A request that succeeds in development may fail in production because the provider signs a different body, sends a different event version, or hits a load balancer that changes timeout behavior. Compare the full request path from provider to app, not just the controller code.

Prevention tactics that reduce repeat failures

Use idempotency so retries do not create duplicate side effects. Return a fast 2xx once you have validated the request and recorded enough data to process it safely. Apply exponential backoff for retries, and treat repeated 429 or 5xx responses as a signal to slow down or queue work.

Build strong observability around webhook handling:

structured logging with event ID, delivery ID, status code, and latency
monitoring for spikes in 4xx, 5xx, and timeout rates
alerting when failures repeat or a route stops receiving successful deliveries
dead-letter queue handling for events that fail after multiple retries

For a broader checklist, pair this section with webhook debugging techniques, reliable webhook practices, webhook reliability best practices, webhook QA checklist, and webhook event handling. The practical goal is simple: reproduce the exact failure, fix the root cause, and make the endpoint resilient enough that the same delivery does not fail twice.

Troubleshooting checklist

Use this checklist when a webhook fails in production but works in development:

Confirm the provider’s event delivery logs show the failure and note the request ID.
Check whether the status is a 2xx response, 4xx response, 5xx response, or timeout.
Verify the endpoint URL, route, and API versioning match the live environment.
Inspect request headers, content-type, and the raw request body.
Validate the webhook signature verification against the signing secret using HMAC.
Check for DNS, TLS, and SSL certificates issues.
Review firewall, WAF, reverse proxy, and load balancer rules.
Look for rate limiting and 429 Too Many Requests responses.
Reproduce the request locally with curl, Postman, or a webhook inspector.
Confirm your handler uses schema validation, idempotency, retry logic, and exponential backoff.
Add structured logging, monitoring, alerting, and a dead-letter queue for repeated failures.
Check the provider’s status page if the failure appears provider-side.

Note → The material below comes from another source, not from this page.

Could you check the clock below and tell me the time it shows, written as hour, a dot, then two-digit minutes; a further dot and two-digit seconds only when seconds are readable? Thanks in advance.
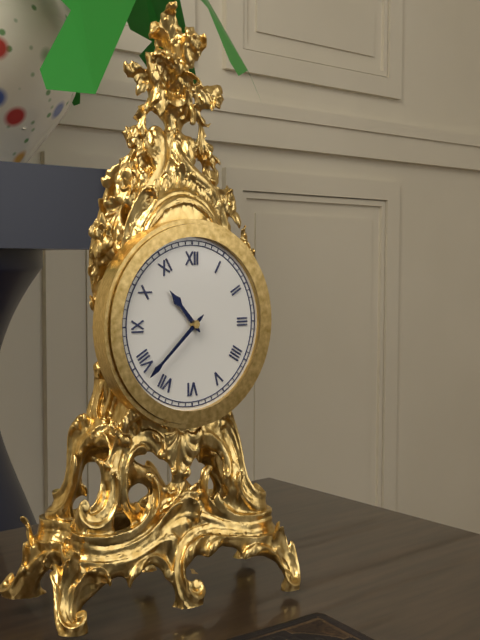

When to use exponential backoff for retries

Use exponential backoff when failures are temporary and likely to clear on their own, such as transient 429 Too Many Requests, short-lived dependency failures, or brief network instability. Backoff is useful when the provider or your own queue should retry later instead of hammering an overloaded service.

Do not use aggressive immediate retries for every failure. If the problem is a bad endpoint URL, invalid signature, malformed JSON, or a permanent 404 Not Found, repeated retries only create noise. Pair backoff with idempotency so a retried delivery does not create duplicate records or duplicate side effects.

Summary

Most webhook delivery failures come down to one of five areas: the provider could not reach your endpoint, the endpoint returned the wrong HTTP status code, signature verification failed, the payload did not match your schema, or infrastructure blocked the request. Start with delivery logs, then check the response code, then reproduce the exact request locally. If you make the handler fast, idempotent, observable, and tolerant of retries, webhook delivery becomes much easier to trust.